Google’s Consent Mode is a brilliant opportunity for advertisers in their response to a problem that should (and will) get more attention – data lost due to users not consenting to being tracked.
It’s a brilliant opportunity for advertisers, and also for Google. The biggest benefit of Consent Mode is the effect of modelling that restores the measurement of nonconsenting users, and this benefit is available only to Google Analytics 4 (GA4) and the Google Marketing Platform (GMP) tech stack. By developing a unique product of considerable value for GMP customers, Google has created brilliant reinforcement for the position of its whole enterprise marketing platform.
Browsers and devices have become better at protecting privacy, and are increasingly adopting the principle of privacy by default.

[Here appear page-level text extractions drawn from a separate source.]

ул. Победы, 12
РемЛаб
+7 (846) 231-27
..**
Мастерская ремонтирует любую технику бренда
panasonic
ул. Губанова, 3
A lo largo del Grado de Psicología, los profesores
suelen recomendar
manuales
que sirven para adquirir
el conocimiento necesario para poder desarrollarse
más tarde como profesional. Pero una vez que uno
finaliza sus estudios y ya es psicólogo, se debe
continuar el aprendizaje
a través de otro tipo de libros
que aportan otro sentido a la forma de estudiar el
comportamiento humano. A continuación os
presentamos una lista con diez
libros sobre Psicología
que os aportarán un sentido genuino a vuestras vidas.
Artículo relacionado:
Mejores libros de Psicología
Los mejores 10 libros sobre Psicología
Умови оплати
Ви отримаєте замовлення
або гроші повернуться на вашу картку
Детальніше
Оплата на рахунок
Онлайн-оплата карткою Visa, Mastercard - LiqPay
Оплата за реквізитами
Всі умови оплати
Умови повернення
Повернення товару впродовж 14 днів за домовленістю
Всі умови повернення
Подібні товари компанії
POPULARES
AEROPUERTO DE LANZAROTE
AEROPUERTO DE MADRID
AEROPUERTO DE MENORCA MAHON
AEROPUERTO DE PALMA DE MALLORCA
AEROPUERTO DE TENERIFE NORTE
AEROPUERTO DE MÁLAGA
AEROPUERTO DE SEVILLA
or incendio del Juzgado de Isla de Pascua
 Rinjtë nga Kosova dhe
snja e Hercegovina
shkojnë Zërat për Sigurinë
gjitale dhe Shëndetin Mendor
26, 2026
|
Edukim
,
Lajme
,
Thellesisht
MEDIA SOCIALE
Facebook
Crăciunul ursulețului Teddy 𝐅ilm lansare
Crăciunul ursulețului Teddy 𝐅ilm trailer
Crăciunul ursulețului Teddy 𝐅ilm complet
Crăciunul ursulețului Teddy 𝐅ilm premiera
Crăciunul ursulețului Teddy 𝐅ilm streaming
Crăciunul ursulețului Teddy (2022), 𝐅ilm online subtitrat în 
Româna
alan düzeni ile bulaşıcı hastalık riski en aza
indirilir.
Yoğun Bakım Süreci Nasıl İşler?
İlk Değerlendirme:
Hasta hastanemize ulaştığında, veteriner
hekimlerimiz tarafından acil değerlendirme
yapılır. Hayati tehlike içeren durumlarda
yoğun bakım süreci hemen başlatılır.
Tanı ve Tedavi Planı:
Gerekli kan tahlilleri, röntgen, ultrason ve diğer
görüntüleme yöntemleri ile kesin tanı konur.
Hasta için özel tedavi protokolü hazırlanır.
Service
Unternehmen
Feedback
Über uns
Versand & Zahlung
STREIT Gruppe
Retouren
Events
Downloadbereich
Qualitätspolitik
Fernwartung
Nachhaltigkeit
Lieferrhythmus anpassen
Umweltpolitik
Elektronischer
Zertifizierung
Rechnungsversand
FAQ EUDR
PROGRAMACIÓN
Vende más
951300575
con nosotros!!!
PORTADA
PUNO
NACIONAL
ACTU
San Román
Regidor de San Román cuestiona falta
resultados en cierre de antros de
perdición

This has had an impact (that’s understating it) on our industry, and we’ve tended to focus on preventing the degradation of the quality of user tracking data.
The absence of data
Degradation is one thing, but complete absence is another. The development of data protection regulation, and our understanding of consent, has come hand-in-hand with privacy-protecting technology; and yet the effect of users not consenting to being tracked at all gets less attention than the effect of Apple’s ITP on tracking cookies.
Certainly to a degree, marketers ignore the missing data as though users going untracked is something they just can’t do anything about. But perhaps Meta being required to comply with the GDPR will provoke many advertisers to think again about themselves having to take a position of strict compliance, and about the impact that will have on their measurement.
The Google Consent Mode loophole
The good news is that with Google Consent Mode, there is something we can do to continue to collect data from users who don’t consent to being tracked. Consent Mode integrates with an app or website’s consent management solution. The user’s choices about consent are passed to the Consent Mode tech, which in turn affects the way that marketing tracking tech is allowed to operate. Consent Mode allows Google’s tracking tech to work even when the user hasn’t consented to having their personal data processed, by collecting data without using cookies or user IDs. The resulting anonymous data is then used in modelling, to partially restore (around 70% of) the accuracy of user measurements. In digital analytics, this means the restoration of user counts, bounce rates, conversion rates, and many other metrics… but only in GA4, that is.
The absence of personal data collected from non-consenting users is an increasingly significant and unavoidable reality. It doesn’t have to be a big problem, and Google Consent Mode is a very valuable tool to help us. It’s a genius product in its own right, in its benefits for advertisers and Google Analytics users; and it’s a genius move for Google, cementing the value of GA4, and therefore also the GMP stack, being the only adtech that benefits from Consent Mode modelling.